Body or hand keypoint data

========

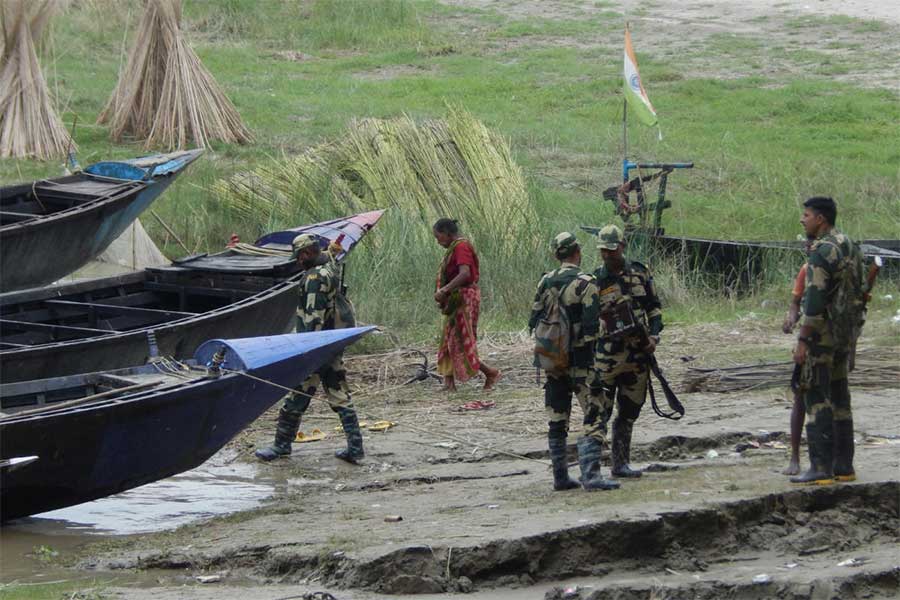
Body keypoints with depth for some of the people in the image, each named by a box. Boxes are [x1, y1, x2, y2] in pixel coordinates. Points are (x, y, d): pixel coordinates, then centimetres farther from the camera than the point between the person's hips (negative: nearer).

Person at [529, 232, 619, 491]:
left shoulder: (546, 283, 7)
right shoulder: (585, 283, -12)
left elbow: (534, 322, 9)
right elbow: (592, 325, -17)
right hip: (580, 360, -6)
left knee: (557, 421, 12)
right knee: (594, 417, -6)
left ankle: (560, 477, 15)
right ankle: (590, 475, -17)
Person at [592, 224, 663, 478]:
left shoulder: (640, 273, 7)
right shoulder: (595, 281, -2)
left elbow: (654, 307, 13)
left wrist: (654, 336, -1)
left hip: (638, 353, 4)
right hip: (608, 354, -4)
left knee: (629, 413, 10)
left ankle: (621, 464, 17)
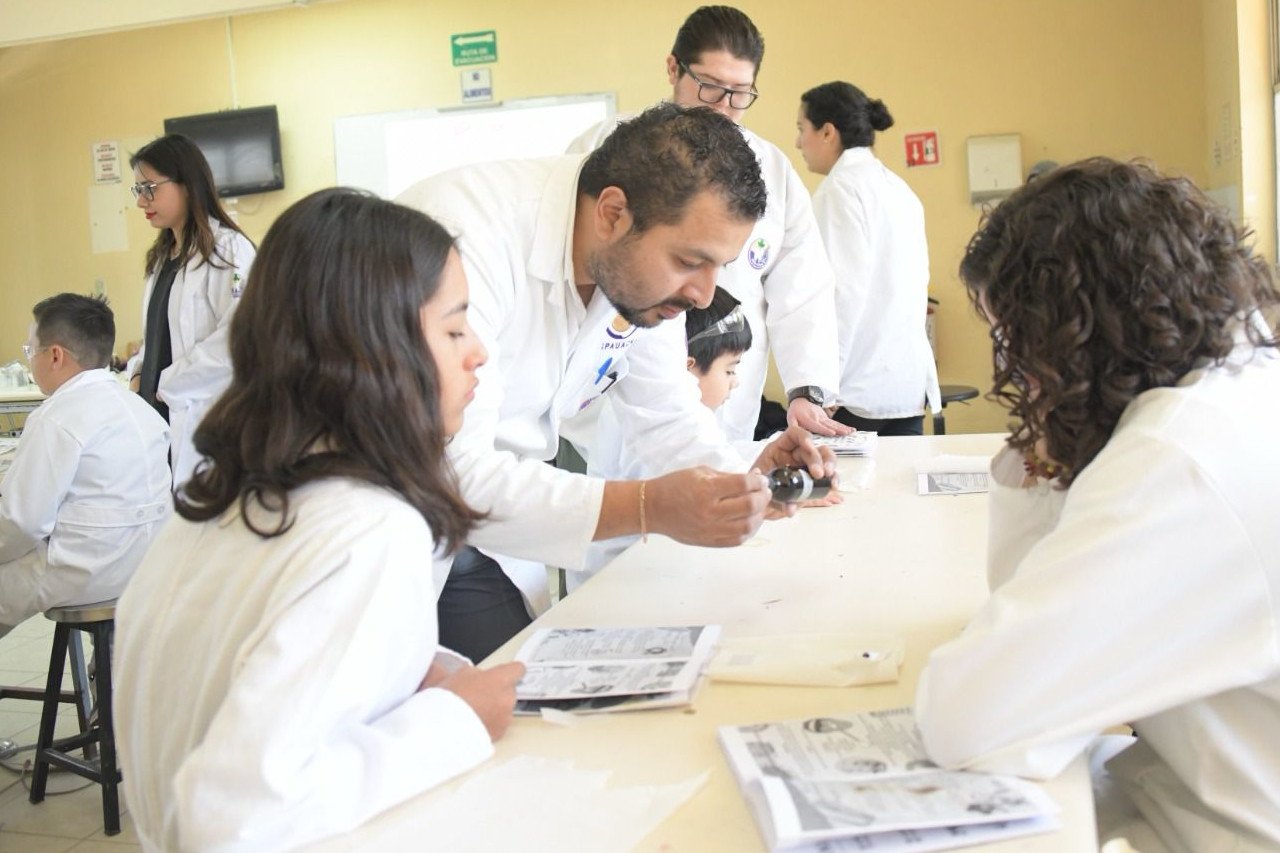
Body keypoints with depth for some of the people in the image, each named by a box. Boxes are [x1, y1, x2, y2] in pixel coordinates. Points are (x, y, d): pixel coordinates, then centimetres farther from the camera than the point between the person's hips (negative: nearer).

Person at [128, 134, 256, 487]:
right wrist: (140, 375, 5)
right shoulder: (162, 257, 18)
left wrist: (167, 385, -10)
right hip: (162, 416, 8)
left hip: (204, 417, -8)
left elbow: (236, 338, -19)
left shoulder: (228, 250, -10)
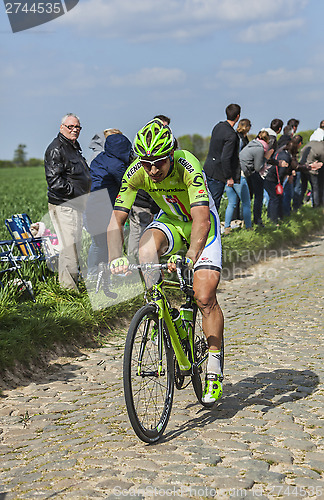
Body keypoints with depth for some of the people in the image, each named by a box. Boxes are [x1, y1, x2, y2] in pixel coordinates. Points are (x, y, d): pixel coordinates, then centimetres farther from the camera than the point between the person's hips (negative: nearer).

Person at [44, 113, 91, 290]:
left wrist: (85, 196, 19)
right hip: (64, 205, -10)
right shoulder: (56, 149, -12)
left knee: (77, 246, 13)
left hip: (77, 204, 10)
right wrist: (75, 192, -20)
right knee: (69, 247, -11)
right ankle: (68, 288, -6)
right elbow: (54, 180, -21)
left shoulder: (74, 147, 20)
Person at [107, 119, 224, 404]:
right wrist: (117, 257, -42)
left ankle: (214, 368, 3)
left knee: (205, 298, -12)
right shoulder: (136, 173, -23)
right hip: (170, 221, 3)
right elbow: (116, 220, -25)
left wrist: (190, 255, -59)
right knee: (147, 244, -33)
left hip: (203, 223, -3)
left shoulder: (188, 167, -35)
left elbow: (201, 219, -44)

========

* EXERCISE INSTRUCTIONS *
Whenever a picture appears, leave it out, and return every record exactly.

* ANSWER SPACE *
Body keypoints with depth for some of the people in the image, each named by a box. Boxes are [x1, y1, x2, y2] in pixel coordinates. Points are (x, y, d): pixel coordinates, then centimetres farther from the camera than the point between the person's hips (negative: nearer).

Person at [529, 232, 619, 491]:
left shoulder: (546, 283, 7)
right shoulder: (585, 283, -12)
left elbow: (534, 322, 9)
right elbow: (592, 325, -17)
right hip: (580, 360, -6)
left knee: (557, 421, 12)
right knee: (594, 417, -6)
left ankle: (560, 477, 15)
right ankle: (590, 475, -17)
Person at [592, 224, 663, 478]:
left shoulder: (640, 273, 7)
right shoulder: (595, 281, -2)
left elbow: (654, 307, 13)
left wrist: (654, 336, -1)
left hip: (638, 353, 4)
right hip: (608, 354, -4)
left knee: (629, 413, 10)
left ankle: (621, 464, 17)
Body keypoints with depth for some of the people in the image, each named by a box. Boxes are [x1, y1, x2, y2] in pixel coordinates. Points are (x, y, d): pixel coordinates, then centimetres farther from the camera than the point between the person's hips (negative: nearer).

Person at [128, 134, 256, 487]:
right wrist: (140, 375, 5)
right shoulder: (162, 257, 18)
left wrist: (167, 385, -10)
right hip: (162, 416, 8)
left hip: (204, 417, -8)
left elbow: (236, 338, -19)
left shoulder: (228, 250, -10)
Body keypoints with depth for some of the people in the image, each named by a box. Boxes are [x1, y1, x2, y2] in pixel coordinates. Points are (x, y, d): pixel coordinates, then centimetres farther from the camera than the point between the person's hips (negative: nearer).

Person at [44, 113, 91, 290]:
left wrist: (85, 196, 19)
right hip: (64, 205, -10)
right shoulder: (56, 149, -12)
left knee: (77, 246, 13)
left hip: (77, 204, 10)
right wrist: (75, 192, -20)
right knee: (69, 247, -11)
right ankle: (68, 288, -6)
right elbow: (54, 180, -21)
left shoulder: (74, 147, 20)
Person at [107, 119, 224, 404]:
right wrist: (117, 257, -42)
left ankle: (214, 368, 3)
left knee: (205, 298, -12)
right shoulder: (136, 173, -23)
right hip: (170, 221, 3)
right elbow: (116, 220, -25)
left wrist: (190, 255, -59)
right knee: (147, 244, -33)
left hip: (203, 223, -3)
left shoulder: (188, 167, -35)
left elbow: (201, 219, -44)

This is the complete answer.